BRANDON JESSIE, Utah: The two-time first-team All-WAC player for the Utes averaged 16.1 points per game as a junior and 14.3 as a senior. Some scouts were disappointed with the 6-4 guard/forward's conditioning and postseason workouts.

"It will be tough for (Jessie) because it's difficult to make an NBA team as a big guard or small forward. There is so much competition and so many great athletes in those positions," said Layden. "Jessie certainly benefited by playing at Utah because he helped a great program win and made great progress."

JARON BOONE, Nebraska/Skyline High: Followed a promising junior season, in which he averaged 17.5 points for the Cornhuskers, with a disappointing senior campaign. Scored just 13.8 points per outing and had problems with coach Danny Nee before playing a major role in Nebraska's run to the NIT title.

"I think if anything (JaRon) may have a chance of getting drafted in the second round," said his father, professional basketball ironman Ron Boone. "If there is anything a college player would like to have it is that shot."

Chicago, Denver and Philadelphia have expressed interest in JaRon, though it is unclear whether or not he'll be drafted.

"If it happens, I think he is prepared," Boone added. "But, it's still awfully difficult."

And father knows best. Ron played 13 years in the professional ranks despite being an 11th-round NBA and eighth-round ABA pick. JaRon may benefit greatly from the flexibility associated with free agency - a.k.a. not getting drafted.


JIMMY DEGRAFFENRIED, Weber State/Payson High: The Big Sky co-MVP, who averaged a league-high 21.2 points, is one of just two conference players included in the NBA's list of draft prospects. He is, however, close to finalizing a deal to play in Greece.

ERIC FRANSON, Utah State/American Fork High: Averaged 16.2 points and 8.5 rebounds as a senior after earning Big West Player of the Year honors as a junior. Center stands 6-8 and weighs 240.

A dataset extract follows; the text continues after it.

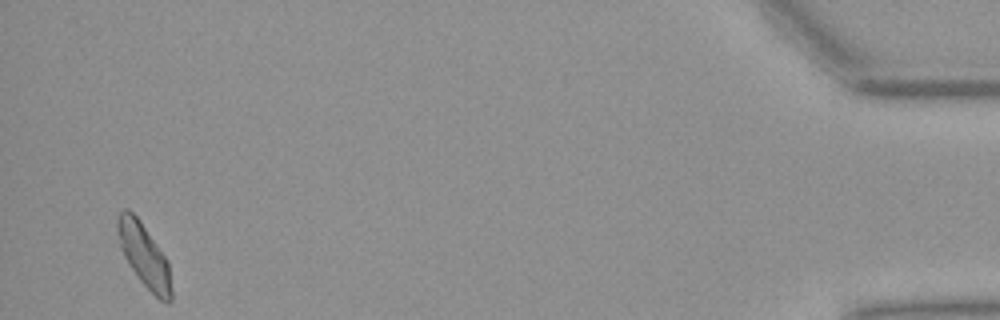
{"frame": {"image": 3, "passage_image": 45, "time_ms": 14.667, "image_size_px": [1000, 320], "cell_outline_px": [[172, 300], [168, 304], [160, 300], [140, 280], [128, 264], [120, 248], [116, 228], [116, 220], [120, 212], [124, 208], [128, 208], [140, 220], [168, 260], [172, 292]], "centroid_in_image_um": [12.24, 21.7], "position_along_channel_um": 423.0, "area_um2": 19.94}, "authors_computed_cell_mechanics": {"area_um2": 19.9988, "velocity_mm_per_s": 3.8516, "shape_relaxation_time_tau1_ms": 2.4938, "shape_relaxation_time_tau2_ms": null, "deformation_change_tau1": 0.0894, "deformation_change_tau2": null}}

SILAS MILLS, Utah State/Salt Lake C.C.: Led the Aggies in scoring with 16.7 per game. The 6-foot-6 forward also averaged 7.9 rebounds and 3.4 assists. Helped SLCC place fifth in National Junior College tournament.

RANDY REID, BYU/Spanish Fork High: Four-year starting guard for the Cougars was among the 128 players to make the NBA's list of draft prospects. The 6-2, 160-pounder averaged 11.2 points and 5.1 assists as a senior.